Alcohol may also boost your health in several other ways as well. Studies have suggested that moderate alcohol consumption can increase insulin sensitivity, which can reduce the risk of diabetes, ward off some types of cancer, and prevent bone loss.

"We do know that ethanol itself has an effect, but there are lots of products in beer and wine such as hops and grape skins that may also have benefits," Fuller tells WebMD. But he says researchers still haven't exactly defined what those effects -- both positive and negative -- may be.

Experts say the health benefits of wine, especially red wine, may have gotten the most attention in recent years because of the popularity of the so-called "French paradox." The paradox refers to a study published several years ago that suggested that the French population's passion for wine may be responsible for keeping their heart disease rates low despite their love of rich, fatty foods.

Since then, researchers have been trying to tease out what exactly in the wine seems to protect against heart disease and stroke. Studies have suggested that it may lie in the antioxidant-rich skins of the grapes used to make wine, but others have shown that antioxidants have little effect on heart health.

Researchers say wine has also been more widely studied than other beverages due to its popularity, especially in Europe, and many of the benefits ascribed to wine may also come with other alcoholic beverages.

Making a Case for Beer

"Beer drinking has equal if not perhaps more health benefits than other types of drinking," says Norman Kaplan, MD, of the University of Texas Southwestern Medical Center in Dallas. Kaplan spoke at briefing last week in New York City about the latest health research on alcohol, which was sponsored by the National Beer Wholesalers Association.

Kaplan says prior studies that claimed wine has special health benefits may have been biased by other lifestyle differences of wine drinkers vs. beer drinkers. But studies in predominantly beer-drinking populations, such as in Germany and the Czech Republic, have found similar reductions in heart disease rates linked to moderate beer consumption.

In addition, Kaplan says beer has additional components, such as vitamin B-6 and folate, that are not found in other types of alcoholic beverages. Those nutrients may play a role in keeping homocysteine levels in check. Abnormal homocysteine levels in the blood have been linked to an increase in heart disease risk.

Too much of a good thing is definitely a bad thing when it comes to alcohol. Alcohol abuse and alcoholism are the biggest causes of chronic liver disease and cirrhosis, which is one of the top 10 causes of death in the U.S.

Heavy drinkers are also at increased risk for certain types of cancer, and drinking is also associated with an increased risk of accidental death and mental health problems such as depression.
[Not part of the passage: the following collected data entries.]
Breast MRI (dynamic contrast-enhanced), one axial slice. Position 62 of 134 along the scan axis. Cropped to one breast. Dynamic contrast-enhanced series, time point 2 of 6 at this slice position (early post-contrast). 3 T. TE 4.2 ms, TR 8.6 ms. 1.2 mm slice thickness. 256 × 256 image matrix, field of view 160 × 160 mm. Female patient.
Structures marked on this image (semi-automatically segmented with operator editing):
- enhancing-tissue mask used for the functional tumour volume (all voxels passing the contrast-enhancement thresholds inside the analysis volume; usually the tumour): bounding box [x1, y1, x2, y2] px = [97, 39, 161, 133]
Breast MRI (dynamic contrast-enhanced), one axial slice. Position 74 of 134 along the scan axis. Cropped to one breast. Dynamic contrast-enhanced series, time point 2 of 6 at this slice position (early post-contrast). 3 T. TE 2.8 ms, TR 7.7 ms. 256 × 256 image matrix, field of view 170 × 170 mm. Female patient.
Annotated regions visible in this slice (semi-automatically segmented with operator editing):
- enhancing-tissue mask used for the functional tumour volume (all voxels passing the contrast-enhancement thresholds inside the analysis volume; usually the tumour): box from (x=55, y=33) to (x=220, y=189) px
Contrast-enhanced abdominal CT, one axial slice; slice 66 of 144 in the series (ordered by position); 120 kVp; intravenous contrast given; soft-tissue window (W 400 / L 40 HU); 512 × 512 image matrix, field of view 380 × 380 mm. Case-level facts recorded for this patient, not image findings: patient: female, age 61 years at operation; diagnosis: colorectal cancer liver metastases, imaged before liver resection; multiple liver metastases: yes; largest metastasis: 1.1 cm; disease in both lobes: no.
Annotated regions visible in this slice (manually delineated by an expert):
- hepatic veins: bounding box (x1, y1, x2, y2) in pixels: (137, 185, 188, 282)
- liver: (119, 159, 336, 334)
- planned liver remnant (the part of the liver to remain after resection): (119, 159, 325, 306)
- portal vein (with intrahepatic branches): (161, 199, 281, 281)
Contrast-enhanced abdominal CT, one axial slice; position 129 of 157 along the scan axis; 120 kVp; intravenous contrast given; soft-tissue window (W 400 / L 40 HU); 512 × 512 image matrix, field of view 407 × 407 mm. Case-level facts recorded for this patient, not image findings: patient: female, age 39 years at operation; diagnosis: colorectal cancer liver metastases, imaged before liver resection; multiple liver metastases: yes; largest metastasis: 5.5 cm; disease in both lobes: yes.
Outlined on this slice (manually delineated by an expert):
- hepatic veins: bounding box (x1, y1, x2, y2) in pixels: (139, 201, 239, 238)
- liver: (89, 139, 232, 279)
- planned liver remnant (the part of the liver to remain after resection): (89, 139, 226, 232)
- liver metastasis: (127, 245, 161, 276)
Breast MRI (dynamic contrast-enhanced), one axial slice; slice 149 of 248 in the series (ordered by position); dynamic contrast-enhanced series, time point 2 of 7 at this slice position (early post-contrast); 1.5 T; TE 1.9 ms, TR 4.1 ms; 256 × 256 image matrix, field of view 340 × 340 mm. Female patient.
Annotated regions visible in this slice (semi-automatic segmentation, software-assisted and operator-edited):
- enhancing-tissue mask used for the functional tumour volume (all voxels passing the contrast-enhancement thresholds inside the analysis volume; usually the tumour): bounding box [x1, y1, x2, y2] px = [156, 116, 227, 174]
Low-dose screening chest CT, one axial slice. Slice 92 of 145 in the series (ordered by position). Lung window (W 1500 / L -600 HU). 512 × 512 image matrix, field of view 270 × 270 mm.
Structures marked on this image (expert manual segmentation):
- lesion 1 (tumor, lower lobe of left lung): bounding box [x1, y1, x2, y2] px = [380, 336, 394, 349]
There are also certain people who should not drink -- even in moderation -- because they are more likely to develop alcohol-related complications. These groups include pregnant women, people who take medications that may interact with alcohol (such as antihistamines or tranquilizers) or use illegal drugs, and people who have medical conditions such as ulcers or liver conditions that might worsen with alcohol use.

But all in all, most researchers agree that the benefits of moderate alcohol consumption in fighting heart disease outweigh the risks for the majority of people.

"Anything that in moderation can reduce the risk of the No. 1 killer in the U.S. is a good thing," says Eric Rimm, PhD, associate professor of nutrition and epidemiology at the Harvard School of Public Health, who also spoke at the briefing. "Sixty to 80% of the population could do good things for their health by becoming a moderate drinker."